Notably, property taxes are regressive — though not as much as sales tax, according to the left-leaning Institute on Taxation and Economic Policy.
The next shoe typically falls on education
Gallagher’s impact doesn’t stop at the local level. Each time a property tax cut takes effect, the state is constitutionally required to step in and backfill any reductions in school funding.
That, coupled with a state spending cap established by TABOR, has led state policymakers to shift limited state dollars away from things like roads and higher education in order to replace the local funding lost to K-12 schools. This isn’t entirely due to the interaction between Gallagher and TABOR, but today, the state provides 63% of K-12 funding, up from 43% before TABOR took effect.
Even some who oppose the repeal acknowledge that Gallagher has caused problems in parts of the state. Trouble is, they say, lawmakers haven’t offered voters an alternative.
“There may be a better system out there,” said Hamrick at the metro Denver apartment association. “But this approach of the first shoe falling and we’ll see what the second shoe looks like later. We can’t make any judgment about what the system looks like next.”
Colorado Counties Inc., is neutral on the measure but opposed the legislative effort to put it on the ballot out of fear it will only make things worse for local governments. Today, the higher assessment rate on businesses is set in stone by the constitution. But if the measure passes, future lawmakers could pass a statute to lower it.
Valdez, the special districts advocate, acknowledges that future business tax cuts are possible, but he considers it unlikely.
“Overall, we believe that tax policy should be out of the constitution,” he said. “Our perspective is that the legislature has a greater understanding for the impact for local governments, and they’ll become the vanguard, if you will, to protect local governments.”
Hullinghorst, though, is adamant that repealing Gallagher isn’t the answer to funding woes at any level of government.
“I have all the sympathy in the world for them (state lawmakers).

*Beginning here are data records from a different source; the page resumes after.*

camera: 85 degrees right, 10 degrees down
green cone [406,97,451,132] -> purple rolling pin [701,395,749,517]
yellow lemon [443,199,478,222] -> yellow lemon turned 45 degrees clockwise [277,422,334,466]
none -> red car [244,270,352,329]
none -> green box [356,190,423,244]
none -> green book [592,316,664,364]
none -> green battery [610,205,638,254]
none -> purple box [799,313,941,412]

I served in 2009 when we were tanking, and it was tough times,” she said. “The question is: Are you now going to shift that burden to individual residential property taxpayers? And my answer is no — and (if you do), you’re probably going to have a revolt on your hands as soon as this starts hitting the fan.”

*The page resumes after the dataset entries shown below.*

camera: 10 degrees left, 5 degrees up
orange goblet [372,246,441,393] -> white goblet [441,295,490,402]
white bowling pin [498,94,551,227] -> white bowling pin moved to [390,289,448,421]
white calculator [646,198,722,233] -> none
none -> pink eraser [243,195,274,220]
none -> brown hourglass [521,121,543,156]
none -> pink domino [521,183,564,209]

If voters reject the measure, current projections anticipate an 18% cut for homeowners in 2021. That would more than offset a projected 10% rise in home values, providing some timely financial relief in an economic crisis.

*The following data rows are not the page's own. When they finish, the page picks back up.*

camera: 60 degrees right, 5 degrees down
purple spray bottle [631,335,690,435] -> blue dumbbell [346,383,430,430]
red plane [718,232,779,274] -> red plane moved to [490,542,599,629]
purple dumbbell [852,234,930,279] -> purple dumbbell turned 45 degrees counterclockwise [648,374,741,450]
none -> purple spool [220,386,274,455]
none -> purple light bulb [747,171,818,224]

For local governments, though, the future looks grim. And businesses — the financial backstop that Gallagher directs local officials to turn to as residential taxes fall — may not be there to lean on this time around.
At last forecast, commercial property values were expected to drop 20% in 2021.
Updated 8:30 a.m. Sept. 15, 2020: This story was updated to clarify the position of Colorado Counties Inc. on Amendment B.